Bepaling eindcijfer met CSPE:

Het rekenkundige gemiddelde van het Schoolexamen (SE) en Centraal Schriftelijk Praktijk Examen (CSPE) . Beide eindcijfers wegen even zwaar.

Een voorbeeld:

Het cijfer voor Centraal Schriftelijk Praktijk Examen (CSPE) is 6.3.

De kandidaat had voor het Schoolexamen (SE) een 6.5 .

Gewogen gemiddelde is 1x 6.3 (CSPE) + 1x 6.5 (SE) : 2 = 6.4 ( dit wordt afgerond naar een 6).

De uitslagregeling gaat uit van 9 vakken:

Nederlands Engels

2 sectorvakken

Programma Beroepsgericht Profielvak Programma Beroepsgerichte Keuzevakken Maatschappijleer

CKV

Lichamelijke opvoeding

De eerste 7 vakken worden met een cijfer afgesloten De laatste twee met een voldoende of goed.

Je bent geslaagd als je voldoet aan de volgende vijf voorwaarden:

1. Voor je Centraal Examen scoor je gemiddeld een 5.5 of hoger als je alle CE- cijfers voor jouw vakken bij elkaar optelt en deelt door het aantal vakken. Je bent dus niet geslaagd als het gemiddelde cijfer voor het CE lager is dan 5.5. Alle vakken tellen hierin elk één keer mee, ook het CSPE- cijfer voor het Beroepsgerichte Profielvak.

2. Voor het vak Nederlands (a) heb je het eindcijfer 5 of meer behaald.

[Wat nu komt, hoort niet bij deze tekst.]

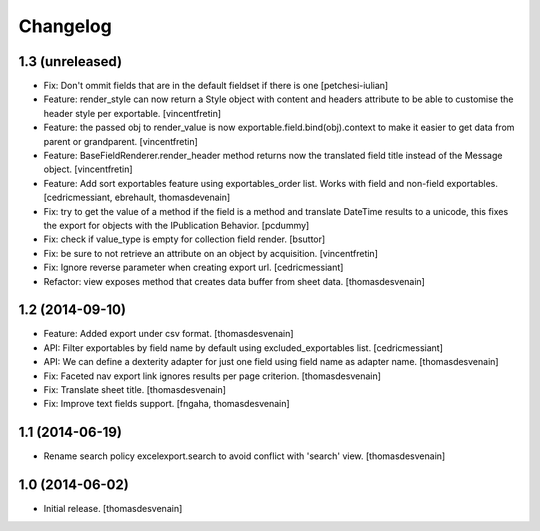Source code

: Changelog
=========


1.3 (unreleased)
----------------

- Fix: Don't ommit fields that are in the default fieldset if there is one
  [petchesi-iulian]

- Feature: render_style can now return a Style object with content and headers
  attribute to be able to customise the header style per exportable.
  [vincentfretin]

- Feature: the passed obj to render_value is now
  exportable.field.bind(obj).context to make it easier to get data from
  parent or grandparent.
  [vincentfretin]

- Feature: BaseFieldRenderer.render_header method returns now the translated field
  title instead of the Message object.
  [vincentfretin]

- Feature: Add sort exportables feature using exportables_order list.
  Works with field and non-field exportables.
  [cedricmessiant, ebrehault, thomasdevenain]

- Fix: try to get the value of a method if the field is a method and translate
  DateTime results to a unicode, this fixes the export for objects with the IPublication
  Behavior.
  [pcdummy]

- Fix: check if value_type is empty for collection field render.
  [bsuttor]

- Fix: be sure to not retrieve an attribute on an object by acquisition.
  [vincentfretin]

- Fix: Ignore reverse parameter when creating export url.
  [cedricmessiant]

- Refactor: view exposes method that creates data buffer from sheet data.
  [thomasdesvenain]


1.2 (2014-09-10)
----------------

- Feature: Added export under csv format.
  [thomasdesvenain]

- API: Filter exportables by field name by default using excluded_exportables list.
  [cedricmessiant]

- API: We can define a dexterity adapter for just one field using field name as
  adapter name.
  [thomasdesvenain]

- Fix: Faceted nav export link ignores results per page criterion.
  [thomasdesvenain]

- Fix: Translate sheet title.
  [thomasdesvenain]

- Fix: Improve text fields support.
  [fngaha, thomasdesvenain]

1.1 (2014-06-19)
----------------

- Rename search policy excelexport.search to avoid conflict with 'search' view.
  [thomasdesvenain]


1.0 (2014-06-02)
----------------

- Initial release.
  [thomasdesvenain]

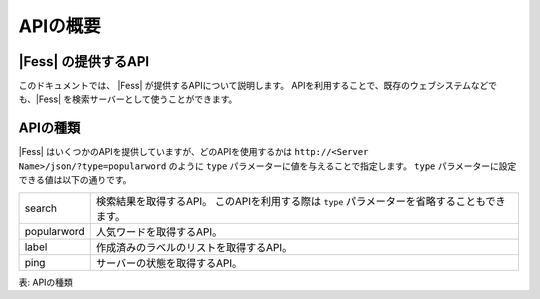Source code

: =========
APIの概要
=========


|Fess| の提供するAPI
====================

このドキュメントでは、 |Fess| が提供するAPIについて説明します。
APIを利用することで、既存のウェブシステムなどでも、|Fess| を検索サーバーとして使うことができます。

APIの種類
=========

.. TODO: favorite, favorites

|Fess| はいくつかのAPIを提供していますが、どのAPIを使用するかは
``http://<Server Name>/json/?type=popularword``
のように ``type`` パラメーターに値を与えることで指定します。
``type`` パラメーターに設定できる値は以下の通りです。

.. tabularcolumns:: |p{3cm}|p{12cm}|
.. list-table::

   * - search
     - 検索結果を取得するAPI。 このAPIを利用する際は ``type`` パラメーターを省略することもできます。
   * - popularword
     - 人気ワードを取得するAPI。
   * - label
     - 作成済みのラベルのリストを取得するAPI。
   * - ping
     - サーバーの状態を取得するAPI。

表: APIの種類
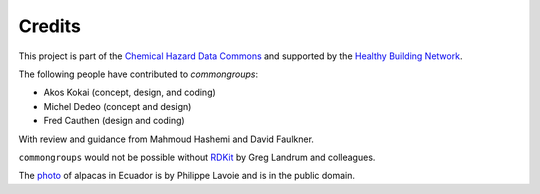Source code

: Credits
=======

This project is part of the `Chemical Hazard Data Commons`_ and supported by
the `Healthy Building Network`_.

The following people have contributed to `commongroups`:

-  Akos Kokai (concept, design, and coding)
-  Michel Dedeo (concept and design)
-  Fred Cauthen (design and coding)

With review and guidance from Mahmoud Hashemi and David Faulkner.

``commongroups`` would not be possible without `RDKit`_ by Greg Landrum and
colleagues.

The `photo`_ of alpacas in Ecuador is by Philippe Lavoie and is in the public
domain.

.. _Chemical Hazard Data Commons: https://commons.healthymaterials.net/
.. _Healthy Building Network: http://www.healthybuilding.net/
.. _RDKit: http://rdkit.org/
.. _photo: https://commons.wikimedia.org/wiki/File:Alpacas.JPG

3. Als bij de eerste 7 vakken:

• al je eindcijfers 6 of hoger zijn, of

• je een 5 hebt en al je andere cijfers 6 of hoger zijn, of

• je een 4 hebt en al je andere cijfers 6 of hoger zijn, waarvan er tenminste een 7 of hoger is,

• je twee 5-en hebt, en al je andere cijfers 6 of hoger zijn, waarvan er tenminste een 7 is of of hoger.

4. Voor CKV (g), Lichamelijke opvoeding (h) heb je voldoende of goed gehaald.

5. Je hebt een loopbaandossier gemaakt volgens het PTA van de school.

N.B.

Het programma Beroepsgerichte Keuzevakken omvat 4 vakken. Voor elk keuzevak afzonderlijk dien je minimaal het cijfer 4 te behalen.